Task objective: Your task is to copy each line of the records that includes the string "поэзия".

(Saved entries)
════════════════
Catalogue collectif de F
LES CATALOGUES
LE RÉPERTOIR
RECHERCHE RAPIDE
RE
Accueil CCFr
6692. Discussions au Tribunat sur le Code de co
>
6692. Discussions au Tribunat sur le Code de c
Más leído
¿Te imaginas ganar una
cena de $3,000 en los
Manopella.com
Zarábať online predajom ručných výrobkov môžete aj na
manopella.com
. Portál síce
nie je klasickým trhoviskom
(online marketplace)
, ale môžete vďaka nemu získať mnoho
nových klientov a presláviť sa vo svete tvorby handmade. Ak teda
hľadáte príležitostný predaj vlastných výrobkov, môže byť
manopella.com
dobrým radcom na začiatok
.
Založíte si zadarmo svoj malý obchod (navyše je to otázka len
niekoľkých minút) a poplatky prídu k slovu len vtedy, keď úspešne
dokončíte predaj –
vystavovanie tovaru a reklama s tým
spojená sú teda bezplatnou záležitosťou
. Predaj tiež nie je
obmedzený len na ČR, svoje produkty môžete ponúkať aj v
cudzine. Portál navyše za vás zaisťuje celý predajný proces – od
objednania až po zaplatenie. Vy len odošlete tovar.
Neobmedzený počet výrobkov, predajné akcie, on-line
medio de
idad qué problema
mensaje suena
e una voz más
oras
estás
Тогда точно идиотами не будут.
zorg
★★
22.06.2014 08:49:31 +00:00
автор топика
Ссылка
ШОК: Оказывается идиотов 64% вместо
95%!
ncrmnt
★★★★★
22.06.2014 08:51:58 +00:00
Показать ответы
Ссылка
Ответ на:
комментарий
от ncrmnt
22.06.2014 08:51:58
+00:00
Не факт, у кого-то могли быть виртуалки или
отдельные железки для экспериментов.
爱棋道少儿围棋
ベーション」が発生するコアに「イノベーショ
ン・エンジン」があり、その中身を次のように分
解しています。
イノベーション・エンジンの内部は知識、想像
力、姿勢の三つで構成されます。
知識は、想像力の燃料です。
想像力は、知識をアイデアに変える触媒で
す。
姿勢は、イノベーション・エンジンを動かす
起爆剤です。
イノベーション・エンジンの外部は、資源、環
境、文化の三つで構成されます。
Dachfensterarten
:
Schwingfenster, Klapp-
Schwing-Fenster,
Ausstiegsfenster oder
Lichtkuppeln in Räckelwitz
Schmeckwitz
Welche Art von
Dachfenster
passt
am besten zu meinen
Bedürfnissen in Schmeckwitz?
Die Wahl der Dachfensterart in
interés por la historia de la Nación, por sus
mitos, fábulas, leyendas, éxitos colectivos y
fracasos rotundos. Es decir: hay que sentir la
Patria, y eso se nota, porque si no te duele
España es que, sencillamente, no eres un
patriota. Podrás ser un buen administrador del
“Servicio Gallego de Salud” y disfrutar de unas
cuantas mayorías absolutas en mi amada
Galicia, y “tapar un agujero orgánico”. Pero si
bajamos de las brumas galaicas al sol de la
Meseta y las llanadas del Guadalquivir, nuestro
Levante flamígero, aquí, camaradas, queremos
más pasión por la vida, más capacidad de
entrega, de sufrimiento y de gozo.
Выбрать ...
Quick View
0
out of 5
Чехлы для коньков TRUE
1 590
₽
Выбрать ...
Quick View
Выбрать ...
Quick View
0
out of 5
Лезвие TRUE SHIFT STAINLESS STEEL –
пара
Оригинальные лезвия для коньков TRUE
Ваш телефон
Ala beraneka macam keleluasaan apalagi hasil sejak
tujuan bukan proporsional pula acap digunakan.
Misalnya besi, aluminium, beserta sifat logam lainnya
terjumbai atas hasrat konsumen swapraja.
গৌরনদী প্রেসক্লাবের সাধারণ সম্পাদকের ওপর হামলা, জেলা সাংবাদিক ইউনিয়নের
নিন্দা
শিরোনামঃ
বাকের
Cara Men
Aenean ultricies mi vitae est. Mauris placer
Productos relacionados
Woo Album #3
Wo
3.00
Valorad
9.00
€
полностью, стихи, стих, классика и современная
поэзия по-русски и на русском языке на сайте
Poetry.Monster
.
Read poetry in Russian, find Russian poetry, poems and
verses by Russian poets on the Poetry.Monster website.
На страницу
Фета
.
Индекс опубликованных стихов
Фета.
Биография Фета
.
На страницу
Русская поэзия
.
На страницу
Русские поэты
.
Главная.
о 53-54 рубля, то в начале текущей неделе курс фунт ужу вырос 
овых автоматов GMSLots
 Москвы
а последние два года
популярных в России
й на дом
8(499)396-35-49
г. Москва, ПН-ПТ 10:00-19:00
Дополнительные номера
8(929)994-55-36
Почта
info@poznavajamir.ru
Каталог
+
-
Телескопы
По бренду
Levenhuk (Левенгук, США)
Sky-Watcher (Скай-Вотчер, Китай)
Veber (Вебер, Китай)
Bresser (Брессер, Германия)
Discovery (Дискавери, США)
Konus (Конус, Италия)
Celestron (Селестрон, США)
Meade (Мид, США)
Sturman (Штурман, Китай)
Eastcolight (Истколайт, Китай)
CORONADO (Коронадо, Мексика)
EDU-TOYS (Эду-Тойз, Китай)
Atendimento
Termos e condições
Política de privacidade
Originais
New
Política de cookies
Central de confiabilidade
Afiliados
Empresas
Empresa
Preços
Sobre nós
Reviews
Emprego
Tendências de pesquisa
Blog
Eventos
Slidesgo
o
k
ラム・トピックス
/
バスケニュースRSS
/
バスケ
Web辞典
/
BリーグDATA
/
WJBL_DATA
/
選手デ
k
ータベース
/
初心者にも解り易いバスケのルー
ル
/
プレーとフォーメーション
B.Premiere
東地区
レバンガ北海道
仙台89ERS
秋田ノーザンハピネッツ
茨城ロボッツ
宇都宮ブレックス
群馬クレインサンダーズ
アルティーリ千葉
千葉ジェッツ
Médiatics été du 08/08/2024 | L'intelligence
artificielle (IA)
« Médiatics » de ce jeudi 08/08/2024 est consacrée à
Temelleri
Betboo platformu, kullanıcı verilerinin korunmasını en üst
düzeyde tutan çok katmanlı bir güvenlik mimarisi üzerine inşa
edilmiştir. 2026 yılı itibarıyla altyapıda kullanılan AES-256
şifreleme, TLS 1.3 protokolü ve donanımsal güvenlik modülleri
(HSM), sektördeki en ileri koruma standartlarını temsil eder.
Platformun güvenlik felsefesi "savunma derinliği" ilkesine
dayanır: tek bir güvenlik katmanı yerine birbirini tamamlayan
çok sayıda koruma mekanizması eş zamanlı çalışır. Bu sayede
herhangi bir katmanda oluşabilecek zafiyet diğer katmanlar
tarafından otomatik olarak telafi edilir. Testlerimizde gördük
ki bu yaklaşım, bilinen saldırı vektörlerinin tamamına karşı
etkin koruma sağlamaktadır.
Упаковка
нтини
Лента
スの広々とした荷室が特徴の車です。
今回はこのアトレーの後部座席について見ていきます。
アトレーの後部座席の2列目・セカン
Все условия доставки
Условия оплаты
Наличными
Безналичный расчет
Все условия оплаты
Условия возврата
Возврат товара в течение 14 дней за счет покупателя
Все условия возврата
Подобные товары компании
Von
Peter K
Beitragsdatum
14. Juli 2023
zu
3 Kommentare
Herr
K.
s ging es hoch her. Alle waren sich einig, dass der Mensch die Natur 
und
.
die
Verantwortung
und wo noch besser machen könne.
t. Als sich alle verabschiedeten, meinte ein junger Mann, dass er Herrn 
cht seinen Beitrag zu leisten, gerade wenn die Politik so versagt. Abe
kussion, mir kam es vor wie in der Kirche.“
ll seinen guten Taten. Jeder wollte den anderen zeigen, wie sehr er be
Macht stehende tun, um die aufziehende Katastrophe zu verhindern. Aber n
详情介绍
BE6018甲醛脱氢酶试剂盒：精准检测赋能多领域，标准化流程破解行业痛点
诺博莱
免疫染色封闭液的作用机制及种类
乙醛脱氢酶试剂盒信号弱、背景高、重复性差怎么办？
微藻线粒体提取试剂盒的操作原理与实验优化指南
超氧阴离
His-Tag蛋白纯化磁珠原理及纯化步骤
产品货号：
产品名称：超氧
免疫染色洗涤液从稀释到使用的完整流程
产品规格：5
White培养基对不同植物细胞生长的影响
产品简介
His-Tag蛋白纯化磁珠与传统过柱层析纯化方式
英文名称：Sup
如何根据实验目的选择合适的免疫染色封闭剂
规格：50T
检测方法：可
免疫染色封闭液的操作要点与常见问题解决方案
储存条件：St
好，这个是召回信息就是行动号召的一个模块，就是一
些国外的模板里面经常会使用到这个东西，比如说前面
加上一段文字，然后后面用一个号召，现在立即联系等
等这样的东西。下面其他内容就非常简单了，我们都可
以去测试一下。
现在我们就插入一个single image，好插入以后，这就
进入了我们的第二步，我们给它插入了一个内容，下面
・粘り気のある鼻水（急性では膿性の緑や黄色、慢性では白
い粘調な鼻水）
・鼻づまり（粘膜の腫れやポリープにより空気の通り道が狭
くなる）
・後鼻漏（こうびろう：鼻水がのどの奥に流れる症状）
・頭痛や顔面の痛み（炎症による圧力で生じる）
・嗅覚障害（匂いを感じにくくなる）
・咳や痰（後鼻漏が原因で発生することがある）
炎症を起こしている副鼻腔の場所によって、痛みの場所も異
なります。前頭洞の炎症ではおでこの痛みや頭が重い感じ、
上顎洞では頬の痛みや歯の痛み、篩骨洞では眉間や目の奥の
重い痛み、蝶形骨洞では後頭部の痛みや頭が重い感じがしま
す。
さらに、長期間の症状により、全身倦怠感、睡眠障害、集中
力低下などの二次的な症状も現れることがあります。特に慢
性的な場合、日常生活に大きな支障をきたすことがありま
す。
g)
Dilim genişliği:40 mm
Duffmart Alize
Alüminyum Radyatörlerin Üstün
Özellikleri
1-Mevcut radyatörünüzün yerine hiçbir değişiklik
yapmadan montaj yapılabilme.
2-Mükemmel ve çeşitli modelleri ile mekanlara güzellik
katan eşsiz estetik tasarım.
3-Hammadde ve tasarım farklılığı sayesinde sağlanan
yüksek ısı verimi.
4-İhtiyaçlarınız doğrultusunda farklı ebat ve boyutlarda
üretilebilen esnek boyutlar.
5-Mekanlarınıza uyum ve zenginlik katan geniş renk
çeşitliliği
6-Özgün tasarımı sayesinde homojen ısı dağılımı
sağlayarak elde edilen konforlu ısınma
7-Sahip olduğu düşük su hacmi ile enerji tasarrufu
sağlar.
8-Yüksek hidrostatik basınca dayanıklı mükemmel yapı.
════════════════
Expected answer:
поэзия по-русски и на русском языке на сайте
Русская поэзия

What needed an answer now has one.